Cruel Obsession (The Obsession Duet 1)
“I’m so proud of you, Dove. Maybe tonight will be the night.” Sasha wiggles her eyebrows.
“Shut up,” I say, laughing as I get into my car.
After spending an hour curling my hair, I move on to my makeup. I don’t wear it often, mostly due to my lack of skill when it comes to putting it on. Taking my time, I apply the foundation, add some eye shadow, and only manage to stab myself twice in the eye with the mascara. After, I walk into the bedroom and start pulling every dress I own from the closet.
Yes, I know it’s just a date, and we see each other every day at work, but I want Shawn to see me as more than the girl in always sees in jeans and a T-shirt. I want him to maybe wonder what’s underneath. Shaking my head at the thought, I find a cute dress and decide to pair it with some dark tights and heels.
For a moment, I stand in front of the mirror in my bra and panties, trying not to look at my reflection, but like a magnet, my eyes are drawn to it. It’s like the sun, you know it will hurt your eyes, but you still want to look at it.

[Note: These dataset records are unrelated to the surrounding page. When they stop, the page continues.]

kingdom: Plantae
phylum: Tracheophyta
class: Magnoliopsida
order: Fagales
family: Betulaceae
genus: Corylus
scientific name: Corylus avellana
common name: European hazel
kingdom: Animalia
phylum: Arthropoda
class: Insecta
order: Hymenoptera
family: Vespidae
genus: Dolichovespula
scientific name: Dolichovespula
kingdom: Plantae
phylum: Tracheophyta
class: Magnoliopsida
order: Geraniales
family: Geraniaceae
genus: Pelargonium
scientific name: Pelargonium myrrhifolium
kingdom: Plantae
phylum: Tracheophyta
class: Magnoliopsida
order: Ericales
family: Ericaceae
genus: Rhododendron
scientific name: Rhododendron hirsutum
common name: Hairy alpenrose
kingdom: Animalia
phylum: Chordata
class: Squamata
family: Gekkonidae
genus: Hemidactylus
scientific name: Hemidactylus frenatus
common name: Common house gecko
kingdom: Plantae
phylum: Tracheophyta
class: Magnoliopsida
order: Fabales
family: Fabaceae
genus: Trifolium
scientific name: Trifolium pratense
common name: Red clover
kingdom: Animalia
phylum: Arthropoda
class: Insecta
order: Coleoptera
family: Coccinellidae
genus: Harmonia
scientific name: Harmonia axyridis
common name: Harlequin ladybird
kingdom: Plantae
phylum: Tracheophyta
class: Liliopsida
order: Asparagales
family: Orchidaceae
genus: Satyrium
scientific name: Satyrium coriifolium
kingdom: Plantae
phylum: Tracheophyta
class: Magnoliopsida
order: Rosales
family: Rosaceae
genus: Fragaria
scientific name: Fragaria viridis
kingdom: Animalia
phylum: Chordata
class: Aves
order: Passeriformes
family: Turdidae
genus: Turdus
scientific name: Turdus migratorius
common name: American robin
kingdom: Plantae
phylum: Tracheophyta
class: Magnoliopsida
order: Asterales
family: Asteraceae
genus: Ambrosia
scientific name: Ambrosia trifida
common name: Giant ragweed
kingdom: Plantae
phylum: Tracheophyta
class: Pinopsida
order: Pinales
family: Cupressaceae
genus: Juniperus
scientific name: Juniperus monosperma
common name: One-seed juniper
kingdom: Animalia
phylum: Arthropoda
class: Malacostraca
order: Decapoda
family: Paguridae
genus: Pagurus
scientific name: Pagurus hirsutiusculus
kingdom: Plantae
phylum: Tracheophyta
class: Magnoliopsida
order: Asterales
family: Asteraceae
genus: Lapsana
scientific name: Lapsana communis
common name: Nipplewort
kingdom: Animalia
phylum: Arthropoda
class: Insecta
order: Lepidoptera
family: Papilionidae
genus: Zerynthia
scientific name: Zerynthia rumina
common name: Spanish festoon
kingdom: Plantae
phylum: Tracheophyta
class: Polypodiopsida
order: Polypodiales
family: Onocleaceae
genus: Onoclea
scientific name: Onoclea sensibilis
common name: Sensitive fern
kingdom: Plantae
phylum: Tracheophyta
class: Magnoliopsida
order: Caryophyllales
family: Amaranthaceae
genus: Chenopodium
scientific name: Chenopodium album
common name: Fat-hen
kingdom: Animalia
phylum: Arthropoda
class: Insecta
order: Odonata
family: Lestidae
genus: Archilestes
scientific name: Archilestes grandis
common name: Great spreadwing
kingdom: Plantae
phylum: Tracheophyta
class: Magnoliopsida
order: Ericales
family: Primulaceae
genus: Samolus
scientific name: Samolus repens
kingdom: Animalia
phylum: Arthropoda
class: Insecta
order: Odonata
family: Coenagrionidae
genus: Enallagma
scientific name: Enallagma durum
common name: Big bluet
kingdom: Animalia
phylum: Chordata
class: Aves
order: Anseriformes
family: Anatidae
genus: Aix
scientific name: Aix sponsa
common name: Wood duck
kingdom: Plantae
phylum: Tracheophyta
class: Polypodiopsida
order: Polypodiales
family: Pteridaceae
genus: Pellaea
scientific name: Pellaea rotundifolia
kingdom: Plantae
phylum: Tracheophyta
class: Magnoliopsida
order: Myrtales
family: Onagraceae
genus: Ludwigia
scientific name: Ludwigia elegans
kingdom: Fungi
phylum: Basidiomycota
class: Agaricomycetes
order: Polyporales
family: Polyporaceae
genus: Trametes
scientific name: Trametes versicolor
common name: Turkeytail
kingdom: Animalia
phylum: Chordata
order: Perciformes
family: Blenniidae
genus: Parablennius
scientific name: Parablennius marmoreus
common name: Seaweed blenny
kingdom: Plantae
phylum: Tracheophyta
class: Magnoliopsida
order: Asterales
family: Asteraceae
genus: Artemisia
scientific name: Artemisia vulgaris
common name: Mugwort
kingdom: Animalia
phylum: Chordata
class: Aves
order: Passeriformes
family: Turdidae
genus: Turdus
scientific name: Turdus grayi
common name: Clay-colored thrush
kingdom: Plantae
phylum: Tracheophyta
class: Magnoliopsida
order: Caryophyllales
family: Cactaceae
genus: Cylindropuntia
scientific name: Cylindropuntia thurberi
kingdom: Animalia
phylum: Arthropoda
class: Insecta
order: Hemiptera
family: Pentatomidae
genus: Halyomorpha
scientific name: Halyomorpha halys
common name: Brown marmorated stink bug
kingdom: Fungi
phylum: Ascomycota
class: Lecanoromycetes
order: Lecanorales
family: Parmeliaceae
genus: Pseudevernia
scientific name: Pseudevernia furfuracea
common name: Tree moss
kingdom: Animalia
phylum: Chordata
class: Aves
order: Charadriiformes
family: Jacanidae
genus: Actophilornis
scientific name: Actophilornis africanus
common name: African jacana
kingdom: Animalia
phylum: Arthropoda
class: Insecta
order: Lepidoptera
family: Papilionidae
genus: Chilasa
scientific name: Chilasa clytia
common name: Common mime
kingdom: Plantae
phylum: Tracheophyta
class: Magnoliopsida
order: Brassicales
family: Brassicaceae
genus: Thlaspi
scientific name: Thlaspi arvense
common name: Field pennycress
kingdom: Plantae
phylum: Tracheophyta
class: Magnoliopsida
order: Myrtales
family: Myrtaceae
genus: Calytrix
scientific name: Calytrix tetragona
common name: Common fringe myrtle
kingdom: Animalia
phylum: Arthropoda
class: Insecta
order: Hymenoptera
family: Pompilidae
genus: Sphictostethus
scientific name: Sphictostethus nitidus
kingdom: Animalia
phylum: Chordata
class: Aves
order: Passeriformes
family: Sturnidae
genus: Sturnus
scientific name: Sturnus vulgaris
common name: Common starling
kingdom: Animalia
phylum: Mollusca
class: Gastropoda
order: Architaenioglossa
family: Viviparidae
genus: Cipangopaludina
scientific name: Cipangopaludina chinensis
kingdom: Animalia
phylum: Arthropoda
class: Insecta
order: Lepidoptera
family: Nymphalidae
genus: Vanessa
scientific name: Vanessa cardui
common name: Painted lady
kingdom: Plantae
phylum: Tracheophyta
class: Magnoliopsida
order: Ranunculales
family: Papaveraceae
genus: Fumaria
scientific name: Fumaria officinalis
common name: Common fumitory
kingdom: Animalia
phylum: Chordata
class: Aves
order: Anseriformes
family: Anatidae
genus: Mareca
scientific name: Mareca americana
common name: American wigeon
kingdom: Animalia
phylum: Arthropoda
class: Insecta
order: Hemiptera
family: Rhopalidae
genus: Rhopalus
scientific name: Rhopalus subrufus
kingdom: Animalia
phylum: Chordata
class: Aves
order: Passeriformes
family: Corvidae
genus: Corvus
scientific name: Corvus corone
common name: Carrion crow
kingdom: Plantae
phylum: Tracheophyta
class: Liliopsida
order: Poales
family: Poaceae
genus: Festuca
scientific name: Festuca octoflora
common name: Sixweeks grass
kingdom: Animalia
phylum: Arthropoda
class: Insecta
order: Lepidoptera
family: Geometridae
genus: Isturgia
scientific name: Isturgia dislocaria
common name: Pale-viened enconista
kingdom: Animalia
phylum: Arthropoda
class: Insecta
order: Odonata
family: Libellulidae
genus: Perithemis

As soon as I see myself in the mirror, my eyes find the ugly scar marring my otherwise smooth stomach. My hand raises on its own to touch the raised skin. It’s an old habit I can’t seem to shake. Running my fingers over that horrendous scar, I try not to let the memories of how I got it bubble up.
Instead, I worry about what Shawn might think if he gets a chance to see it. Will he think I’m disgusting? Will he ask questions? Would I be able to answer? Pushing all of those concerns aside, I grab the dress and start slipping into it.
Once dressed, I smooth my hands down the front of the dress and look at myself in the mirror.
I can’t help but smile at how well put together I look. Applying a thin layer of gloss to my lips, I give myself the once over one last time and then make a beeline to the kitchen for my phone, purse, and a light jacket.
Checking the time, I bubble over with excitement, realizing he should be here soon. Sitting on the couch, I wait like a child on Christmas morning. Max greets me with a purr as he brushes against my leg, begging for attention as he always does.
Scratching the top of his head, I look down at him. “I can’t believe it, Max. I’ve got a date.” I’d hate to be that crazy cat lady who sits at home and talks to her cats, but if I don’t get a roll on this whole dating train, that’s the path I’m headed down.
Anxiously, I watch the clock, and my excitement slowly turns to disappointment as the minutes continue to tick by without any sign of Shawn.
Opening my text messages, I check to make sure I gave him the right address, which I did. I contemplate sending him a message, and after going back and forth over it, I decide to keep it simple and just ask if he’s still coming. Maybe he had something come up? Maybe he can’t figure out where I live? I try and come up with any excuse I can, but deep down, I know it’s not really any of those things.
It’s pitiful how long I stare at my phone, waiting for a text message to come through that never does. An ache forms in my chest after a short time, and stupidly, tears fill my eyes and slide down my cheeks. I swipe at the treacherous tears, wishing I didn’t care so much.
There must be something wrong with me. I know I’m not that pretty, but I don’t think I’m worthy of always being left in the cold. Every time I have a date, they either don’t show, or there is never a second one even though the first goes great.
Swallowing down the pity I’m feeling, I change out of the dress and into an oversized T-shirt and then go into the bathroom and wash my face. It’s obvious, he’s not coming, and even more obvious, he doesn’t plan to apologize for standing me up.
When I’m done, I crawl into my bed and pull the covers over my head.
What is wrong with me? Am I that repulsive? I don’t want to think about it, but maybe I’m not meant to be with anyone. Maybe I’ll actually become the cat lady with thirty cats, and her virginity intact. God, I hope not, but what are my other options? I can’t find a guy who wants me if I can’t get him to ever go on a second date, let alone a first.